Yo estoy a cargo de mi mente por lo tanto soy responsable de mis resultados

Cuando hablamos de la mente nos referimos a la actividad cerebral que se relaciona con nuestros pensamientos y creencias. A través de la vida acumulamos recuerdos y aprendizajes de diversas experiencias que necesariamente en estos momentos no nos ayuda y, por ende, genera sufrimiento en el presente o te detiene en algún contexto de tu vida.

La mente es poderosa y cuando das por cierto algo, eso se convierte en tu realidad. Diariamente tienes cientos de pensamientos que se traducen en sensaciones físicas y emocionales. Si estos pensamientos son nutritivos sentiras bienestar regocijo y energía, en cambio si son pensamientos tóxicos sentiremos desgano, tristeza y hasta sufrimiento.

Eres enteramente responsable de aquellas ideas que acoges, entretienes y que afectan tus estados de ánimo.
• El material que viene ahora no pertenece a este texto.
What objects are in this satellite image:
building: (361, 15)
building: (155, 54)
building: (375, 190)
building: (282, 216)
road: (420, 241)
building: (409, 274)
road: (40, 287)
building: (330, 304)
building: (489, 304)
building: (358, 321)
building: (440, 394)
A su vez, esto se traduce en comportamientos que generan resultados que son cónsonos con el pensamiento y la conducta. Digamos por ejemplo que te levantas por la mañana y comienzas a tener pensamientos pesados o cargados de lo que ha de ser mi día  ¿sabes qué?  Eso será lo que comienzás a ver. Tu mente es tan poderosa que encontrará las evidencias para darte la razón. Tal y como dice el dicho popular “El que busca encuentra”

En cambio si elijes y te responsabilizas por tu bienestar, de modo que, comienzas a cultivar pensamientos de agradecimiento y apreciación por la vida, le seguirán sensaciones placenteras que se traducirán en comportamientos que a su vez producirán resultados positivos.

Los resultados tienen más que ver contigo que con los eventos externos. Es importante que identifiques que el empoderamiento reside en aquello que esta bajo tu control, es decir, tu eres responsable de tus comportamientos, emociones y pensamientos, por lo tanto, puedes generar resultados congruentes con estos desde tus comportamientos, emociones y pensamientos.

Todo comienza con el pensamiento. Descartes decía con el “Cógito Ergo Sum” pienso luego existo. Y hoy muy bien podemos decir pienso y me convierto en eso que pienso,  por lo tanto, soy responsable de mis resultados. Y si tus resultados no te agradan tienes el poder de cambiar tus pensamientos y esto comienza haciéndote plenamente responsables de ellos.

Una manera de tomar consciencia sobre tus pensamientos es identificando las quejas comunes que tienes a diario. Tus quejas evidencian externamente aquello que ocupa tu pensamiento. Cambia tu pensamiento y cambiará lo que percibes del entorno y la manera en que te sentirás.